» Exercise requirements
Leave the pictures out and reproduce, exactly, the lines from the one with "middle pip: (666, 578)" through the end of the entries below.

» Dataset extract

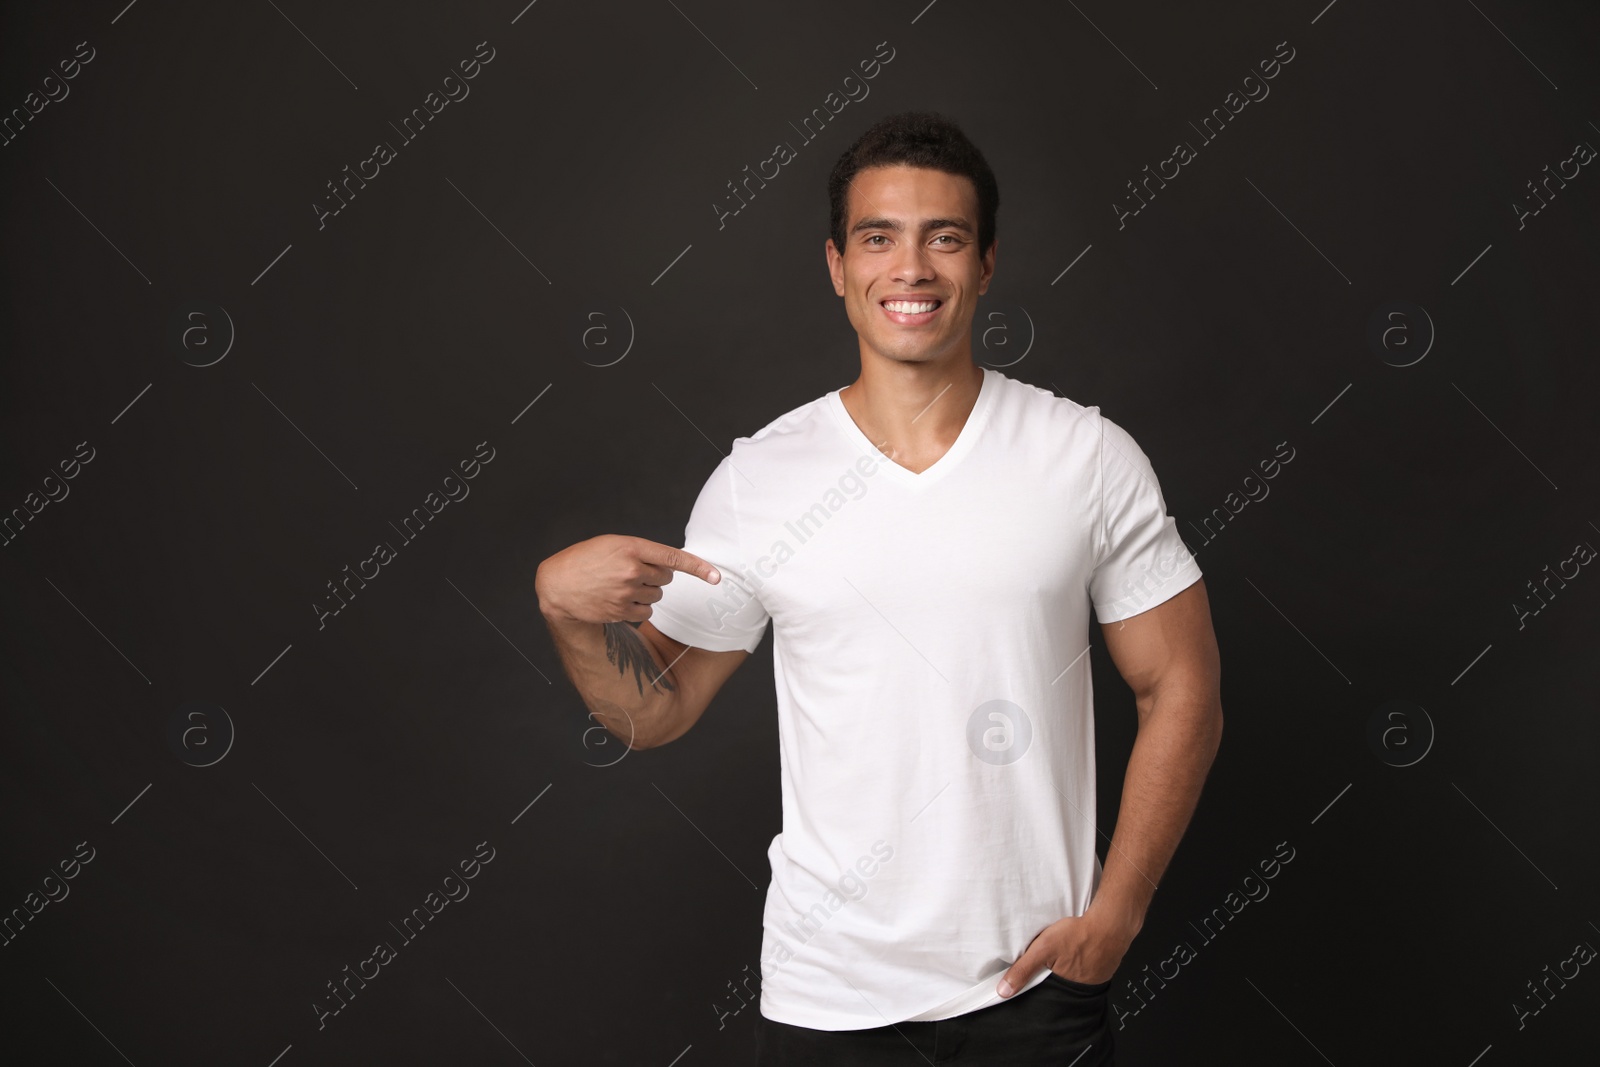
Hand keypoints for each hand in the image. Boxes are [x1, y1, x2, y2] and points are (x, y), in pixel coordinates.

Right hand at [536, 534, 719, 624]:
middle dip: (654, 576)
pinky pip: (646, 613)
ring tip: (619, 587)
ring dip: (645, 593)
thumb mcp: (612, 545)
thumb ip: (640, 552)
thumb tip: (670, 568)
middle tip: (630, 573)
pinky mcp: (621, 611)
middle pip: (666, 578)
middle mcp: (631, 569)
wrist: (558, 585)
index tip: (716, 577)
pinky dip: (638, 609)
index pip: (673, 557)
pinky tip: (618, 601)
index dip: (699, 567)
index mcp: (631, 546)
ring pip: (657, 596)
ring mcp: (626, 592)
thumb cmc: (586, 560)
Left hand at [995, 907, 1138, 997]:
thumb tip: (1004, 991)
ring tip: (1063, 955)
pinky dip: (1079, 963)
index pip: (1044, 995)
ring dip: (1065, 969)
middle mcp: (1080, 990)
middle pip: (1057, 987)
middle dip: (1050, 978)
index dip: (1036, 986)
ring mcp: (1093, 981)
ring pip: (1072, 978)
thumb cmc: (1079, 934)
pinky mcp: (1102, 970)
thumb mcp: (1044, 949)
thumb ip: (1023, 969)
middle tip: (1051, 962)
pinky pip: (1086, 970)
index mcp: (1064, 989)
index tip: (1032, 977)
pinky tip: (1076, 951)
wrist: (1111, 923)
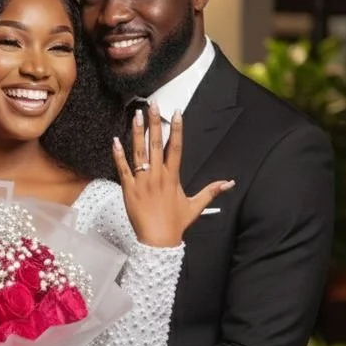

» Exercise response
middle pip: (666, 578)
middle mcp: (631, 569)
wrist: (558, 585)
index tip: (716, 577)
pinky dip: (638, 609)
index pip: (673, 557)
pinky tip: (618, 601)
index dip: (699, 567)
index mcp: (631, 546)
ring pip: (657, 596)
ring mcp: (626, 592)
thumb cmc: (586, 560)
Left hand at [995, 907, 1138, 997]:
thumb tip: (1004, 991)
ring tip: (1063, 955)
pinky dip: (1079, 963)
index pip: (1044, 995)
ring dip: (1065, 969)
middle mcp: (1080, 990)
middle pip: (1057, 987)
middle dip: (1050, 978)
index dip: (1036, 986)
ring mcp: (1093, 981)
ring pip: (1072, 978)
thumb cmc: (1079, 934)
pinky mcp: (1102, 970)
thumb mcp: (1044, 949)
thumb ip: (1023, 969)
middle tip: (1051, 962)
pinky pip: (1086, 970)
index mcp: (1064, 989)
index tip: (1032, 977)
pinky tip: (1076, 951)
wrist: (1111, 923)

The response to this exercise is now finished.